Photo: Julien Gremaud/Mouvement: vitfait



Ancien des excellents Mondrians, Buvette confirme son virage à 180° sur son premier album, auto-produit, figurant dans la liste des essentiels de 2010. On tente d'expliquer pourquoi.

A l'heure où ces lignes sont publiées, Buvette n'est plus de ce continent. Les pieds au chaud, direction très loin, l'Inde. Ou la quête d'un père apparaissant ponctuellement dans la musique de ce jeune suisse romand, de descendance suisse allemande. Pour preuve, un témoignage poignant au micro du dinosaure de la RSR, Gérard Suter, qui en connaît pourtant un rayon en matière d'histoires personnelles. C'était une de ces interviews à la va-vite à défaut de faire mieux, dans le défilement incessants d'artistes présents au Montreux Jazz. Il a fallu le convaincre l'ami Buvette, si humble et intègre. "No interview" pourrait être sa devise. Alors il parla de son enfance, de ses proches, dans sa vision quasi exclusive de la musique qu'on croirait par moment embrouillée. Avec toujours cette obstination d'en dire le moins possible, l'usage des paraboles prenant là toute sa force. Tentons le lieu commun: ses compositions parlent d'elles-mêmes et surtout de ce dernier.

• Objectif A
Mettez sous forme de liste JSON de chaînes les lignes des entrées, de la première jusqu'à celle qui contient « local contrast: detail 130% », bornes comprises. Chaque ligne devient une chaîne, et les lignes vides sont omises.

• Données de l'exercice
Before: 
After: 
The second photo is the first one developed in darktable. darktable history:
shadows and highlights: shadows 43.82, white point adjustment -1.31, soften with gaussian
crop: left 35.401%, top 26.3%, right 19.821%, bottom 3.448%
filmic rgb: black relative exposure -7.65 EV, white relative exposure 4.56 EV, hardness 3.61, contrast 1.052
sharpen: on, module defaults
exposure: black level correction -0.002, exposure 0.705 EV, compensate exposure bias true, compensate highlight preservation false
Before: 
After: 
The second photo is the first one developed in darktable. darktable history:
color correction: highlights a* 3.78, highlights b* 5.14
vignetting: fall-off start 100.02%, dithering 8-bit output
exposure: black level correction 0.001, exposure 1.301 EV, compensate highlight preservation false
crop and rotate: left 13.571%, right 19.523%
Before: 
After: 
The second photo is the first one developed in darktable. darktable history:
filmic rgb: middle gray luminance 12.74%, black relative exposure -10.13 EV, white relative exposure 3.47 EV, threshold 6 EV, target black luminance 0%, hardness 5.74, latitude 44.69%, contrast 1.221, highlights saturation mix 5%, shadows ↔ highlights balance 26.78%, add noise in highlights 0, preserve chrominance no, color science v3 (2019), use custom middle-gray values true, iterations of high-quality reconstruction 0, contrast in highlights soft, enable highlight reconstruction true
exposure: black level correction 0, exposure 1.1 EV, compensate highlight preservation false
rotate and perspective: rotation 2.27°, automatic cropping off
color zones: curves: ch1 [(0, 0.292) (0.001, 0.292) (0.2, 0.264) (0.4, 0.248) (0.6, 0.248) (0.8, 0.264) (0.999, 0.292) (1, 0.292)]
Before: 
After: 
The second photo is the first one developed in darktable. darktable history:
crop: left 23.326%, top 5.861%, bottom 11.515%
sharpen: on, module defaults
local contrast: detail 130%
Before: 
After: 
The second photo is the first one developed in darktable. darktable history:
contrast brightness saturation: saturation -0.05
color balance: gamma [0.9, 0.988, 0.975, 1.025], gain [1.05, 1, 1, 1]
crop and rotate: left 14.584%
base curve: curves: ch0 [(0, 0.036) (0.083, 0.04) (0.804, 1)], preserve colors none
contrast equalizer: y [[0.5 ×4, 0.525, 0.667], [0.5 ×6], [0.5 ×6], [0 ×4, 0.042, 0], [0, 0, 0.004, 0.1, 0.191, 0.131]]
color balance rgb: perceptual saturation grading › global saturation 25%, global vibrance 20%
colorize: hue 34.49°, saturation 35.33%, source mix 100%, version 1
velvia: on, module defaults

• Objectif B
Reprenez l'article sur le musicien Buvette à la suite de sa dernière phrase.

• Corrigé A
[
  "Before: ",
  "After: ",
  "The second photo is the first one developed in darktable. darktable history:",
  "shadows and highlights: shadows 43.82, white point adjustment -1.31, soften with gaussian",
  "crop: left 35.401%, top 26.3%, right 19.821%, bottom 3.448%",
  "filmic rgb: black relative exposure -7.65 EV, white relative exposure 4.56 EV, hardness 3.61, contrast 1.052",
  "sharpen: on, module defaults",
  "exposure: black level correction -0.002, exposure 0.705 EV, compensate exposure bias true, compensate highlight preservation false",
  "Before: ",
  "After: ",
  "The second photo is the first one developed in darktable. darktable history:",
  "color correction: highlights a* 3.78, highlights b* 5.14",
  "vignetting: fall-off start 100.02%, dithering 8-bit output",
  "exposure: black level correction 0.001, exposure 1.301 EV, compensate highlight preservation false",
  "crop and rotate: left 13.571%, right 19.523%",
  "Before: ",
  "After: ",
  "The second photo is the first one developed in darktable. darktable history:",
  "filmic rgb: middle gray luminance 12.74%, black relative exposure -10.13 EV, white relative exposure 3.47 EV, threshold 6 EV, target black luminance 0%, hardness 5.74, latitude 44.69%, contrast 1.221, highlights saturation mix 5%, shadows ↔ highlights balance 26.78%, add noise in highlights 0, preserve chrominance no, color science v3 (2019), use custom middle-gray values true, iterations of high-quality reconstruction 0, contrast in highlights soft, enable highlight reconstruction true",
  "exposure: black level correction 0, exposure 1.1 EV, compensate highlight preservation false",
  "rotate and perspective: rotation 2.27°, automatic cropping off",
  "color zones: curves: ch1 [(0, 0.292) (0.001, 0.292) (0.2, 0.264) (0.4, 0.248) (0.6, 0.248) (0.8, 0.264) (0.999, 0.292) (1, 0.292)]",
  "Before: ",
  "After: ",
  "The second photo is the first one developed in darktable. darktable history:",
  "crop: left 23.326%, top 5.861%, bottom 11.515%",
  "sharpen: on, module defaults",
  "local contrast: detail 130%"
]

• Corrigé B
Cela dit, il a récemment fait une exception: on se souvient en effet de propos tranchants dans une pleine page lui étant consacrée dans le quotidien le Temps, orchestrée par Rocco Zacheo: «Je n’ai qu’une chose en tête, c’est partir d’ici, quitter ce pays (la Suisse ndlr.). Je m’imagine mal devenir un artiste local et me produire toute ma vie à Label Suisse, ce festival organisé par la Radio Suisse romande ». Celui qui a créé le label Rowboat en compagnie de Pat V ne rejette pas ses proches ainsi que les groupes qu'il promeut, surtout pas. Juste une histoire de clairvoyance ou d'humilité, encore elle. Certes, ce Leysenoud de sang et Veveysans de coeur ne fera pas dans le stadium rock. Cet anti-héros a toutefois gravi les échellons à une vitesse ahurissante pour quelqu'un refusant l'exposition facile. Ca doit en énerver bon nombre. Lui s'en fiche, surtout que c'est connu, Buvette n'a pas d'ennemi. Les guerres d'égo, très peu pour lui; les groupes étiquetés "1800 Vevey" - une saine émulation à tendance hippie - était sa famille toute trouvée, son terrain de création bien que Leysin fusse le lieu de naissance de son premier LP, HOUSES AND THE VOICES (enregistré avec un ami proche, Benjamin Bard).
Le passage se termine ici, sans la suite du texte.